Images with lens parameters
--------------------------------
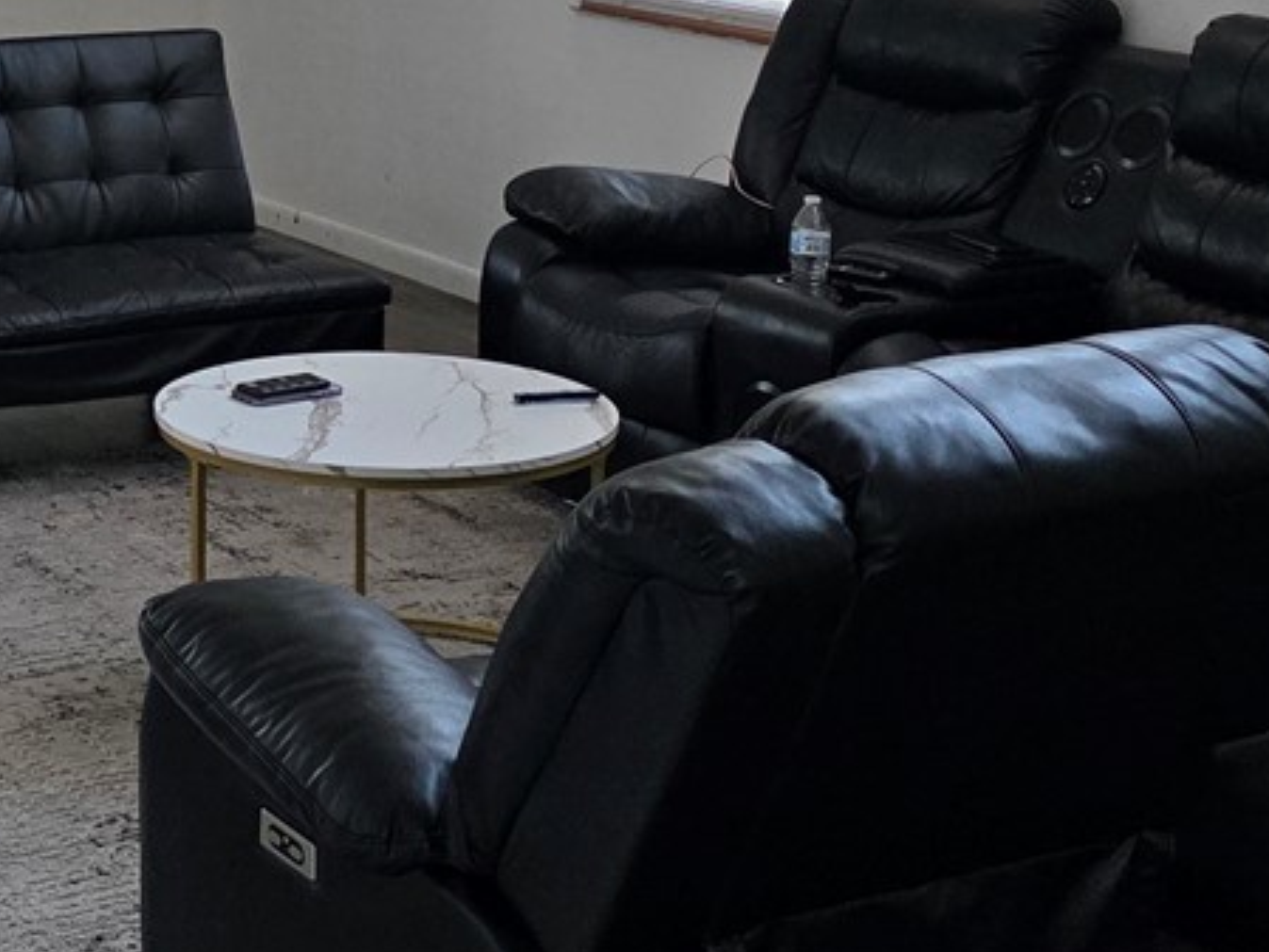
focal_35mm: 82
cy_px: -25
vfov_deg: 17.5
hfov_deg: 23.2
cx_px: 136
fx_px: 3007
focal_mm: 6.3
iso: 200
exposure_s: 1/120
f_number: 1.7
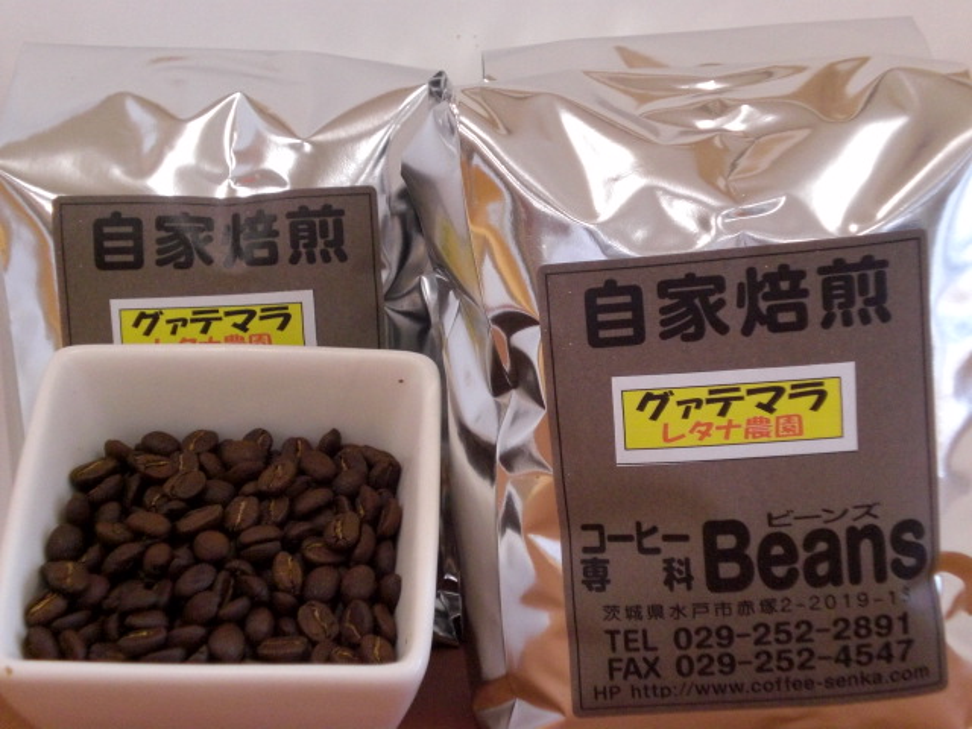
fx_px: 2106
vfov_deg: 19.6
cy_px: 364
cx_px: 486
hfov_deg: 26.0
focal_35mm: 75
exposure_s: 1/160
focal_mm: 12.47
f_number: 4.5
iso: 400
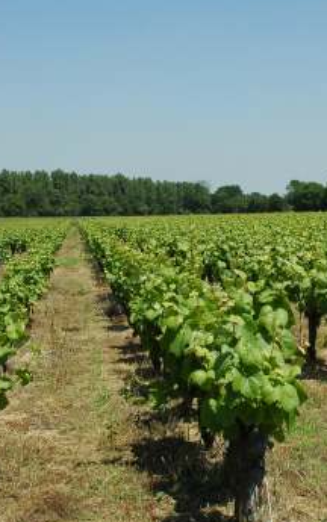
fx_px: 926
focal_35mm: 65
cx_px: 227
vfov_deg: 31.5
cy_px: 246
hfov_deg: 19.9
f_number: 11
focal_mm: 24
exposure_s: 1/350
--------------------------------
> **Your assignment**: Repeat the entries exactly as they are given, leaving out each image.

> **Exercise answer**:
focal_35mm: 82
cy_px: -25
vfov_deg: 17.5
hfov_deg: 23.2
cx_px: 136
fx_px: 3007
focal_mm: 6.3
iso: 200
exposure_s: 1/120
f_number: 1.7
fx_px: 2106
vfov_deg: 19.6
cy_px: 364
cx_px: 486
hfov_deg: 26.0
focal_35mm: 75
exposure_s: 1/160
focal_mm: 12.47
f_number: 4.5
iso: 400
fx_px: 926
focal_35mm: 65
cx_px: 227
vfov_deg: 31.5
cy_px: 246
hfov_deg: 19.9
f_number: 11
focal_mm: 24
exposure_s: 1/350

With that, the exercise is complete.